The author has audited many RMC plants and it has been observed that in many of the plants, the aggregate was pre-wetted, but the appropriate correction for the moisture was not carried out in the mix design, neither was it reflected in the final computer-generated batch sheets. The error in W/c ratio was noticed to be @ 0.1 to 0.25 depending upon the actual moisture in the aggregates.

In many cases, after a long debate between Owner and RMC Supplier, approach a lab for NDT. Normally, rebound hammer, UPV & core test are carried out. If the these tests indicate a lower strength, then the reliability of NDT & Core test itself is challenged by RMC supplier.

Similarly, the provisions of RMC code (IS – 4926 - 2003) also needs to be changed. As per this code, the cubes are to be filled at the discharge of transit mixer. But if pumping is also in the scope of the RMC supplier, then the cubes shall be filled at the end discharge point of pump.

It shall be noted that as per IS 456-2000, Core test/Load test is the final acceptance criteria. Yes, it is true that there are some points of discussions even for core strength, but the reliability of cube strength is more questionable. Presently, there is no other reliable method than core test to establish strength of site concrete.

9) Slab concreting cycle: Project completion with the present slab concreting cycle of 5 to 12 days poses a number of quality issue. A reasonable cycle period is 16-18 days. If we really calculate the ‘floats’ available in brick word, plaster filing , plumbing, electrical & finishing item, it will be noticed that we can reduce time of these activities by more than 50-70 days for a typical 10 storey building. After first one or two slabs, RCC activity never comes in “critical path”. It is our psychological thinking driven by blind faith, that RCC work is always a ‘critical path’.

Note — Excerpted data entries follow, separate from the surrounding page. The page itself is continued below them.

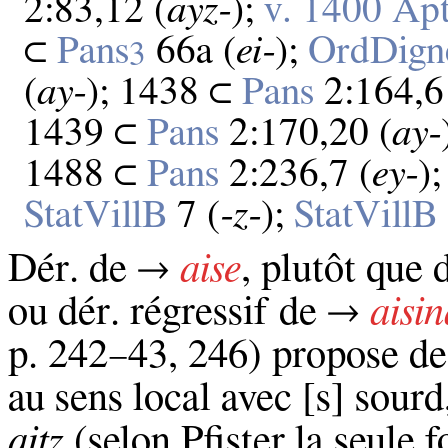
2:83,12 (
ayz‑
);
v. 1400 Ap
⊂
Pans
66a (
ei‑
);
OrdDign
3
(
ay‑
); 1438 ⊂
Pans
2:164,6
1439 ⊂
Pans
2:170,20 (
ay‑
1488 ⊂
Pans
2:236,7 (
ey‑
)
StatVillB
7 (
‑z‑
);
StatVillB
Dér. de →
aise
, plutôt que
ou dér. régressif de →
aisin
p. 242–43, 246) propose de 
au sens local avec [s] sourd,
aitz
(selon Pfister la seule 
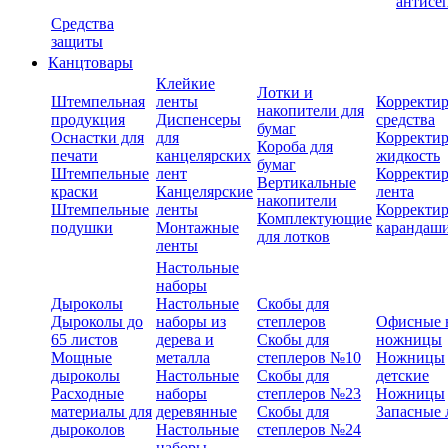
антисе
Средства
защиты
Канцтовары
Клейкие
Лотки и
Штемпельная
ленты
Корректи
накопители для
продукция
Диспенсеры
средства
бумаг
Оснастки для
для
Корректи
Короба для
печати
канцелярских
жидкость
бумаг
Штемпельные
лент
Корректи
Вертикальные
краски
Канцелярские
лента
накопители
Штемпельные
ленты
Корректи
Комплектующие
подушки
Монтажные
карандаш
для лотков
ленты
Настольные
наборы
Дыроколы
Настольные
Скобы для
Дыроколы до
наборы из
степлеров
Офисные 
65 листов
дерева и
Скобы для
ножницы
Мощные
металла
степлеров №10
Ножницы
дыроколы
Настольные
Скобы для
детские
Расходные
наборы
степлеров №23
Ножницы
материалы для
деревянные
Скобы для
Запасные 
дыроколов
Настольные
степлеров №24
наборы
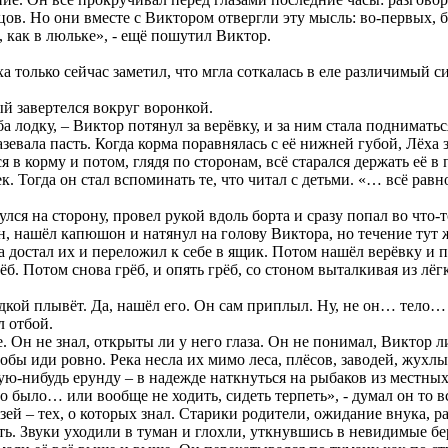
ов. Но они вместе с Виктором отвергли эту мысль: во-первых, б
й, как в люльке», - ещё пошутил Виктор.
ха только сейчас заметил, что мгла соткалась в еле различимый 
ый завертелся вокруг воронкой.
ба лодку, – Виктор потянул за верёвку, и за ним стала поднима
вала пасть. Когда корма поравнялась с её нижней губой, Лёха за
 корму и потом, глядя по сторонам, всё старался держать её в п
к. Тогда он стал вспоминать те, что читал с детьми. «… всё рав
улся на сторону, провел рукой вдоль борта и сразу попал во что-
нашёл капюшон и натянул на голову Виктора, но течение тут ж
а достал их и переложил к себе в ящик. Потом нашёл верёвку и 
ёб. Потом снова грёб, и опять грёб, со стоном выталкивая из лёг
лодкой плывёт. Да, нашёл его. Он сам приплыл. Ну, не он… тело…
л отбой.
. Он не знал, открыты ли у него глаза. Он не понимал, Виктор ли
чтобы иди ровно. Река несла их мимо леса, плёсов, заводей, жух
ю-нибудь ерунду – в надежде наткнуться на рыбаков из местных 
ло… или вообще не ходить, сидеть терпеть», - думал он то вслу
ей – тех, о которых знал. Старики родители, ожидание внука, р
ть. Звуки уходили в туман и глохли, уткнувшись в невидимые бер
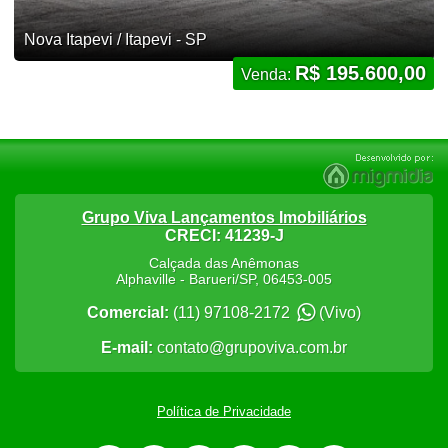
Nova Itapevi / Itapevi - SP
R$ 195.600,00
Venda:
Grupo Viva Lançamentos Imobiliários
CRECI: 41239-J
Calçada das Anêmonas
Alphaville
-
Barueri
/
SP
,
06453-005
Comercial:
(11) 97108-2172
(Vivo)
E-mail:
contato@grupoviva.com.br
Política de Privacidade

Speed v/s quality in project completion time: It has been observed that now a days, almost all contract documents (Govt. or Private) specify an unrealistic time frame for completion of work. The time periods mentioned in tenders do not have any back-end calculations based on CPR or PERT.

With speedy construction, “quality” will be compromised. All tenders have a clause for timely completion of work with a “bonus” for early completion, but unfortunately, we do not have a “bonus” clause for doing ‘Quality Work’.

The question here is: Why do we not have a “Guarantee” for our structures? A nation-wide discussion on this issue is essential, otherwise quality & durability will remain only on paper & we will have a large number of unhealthy structures to deal with.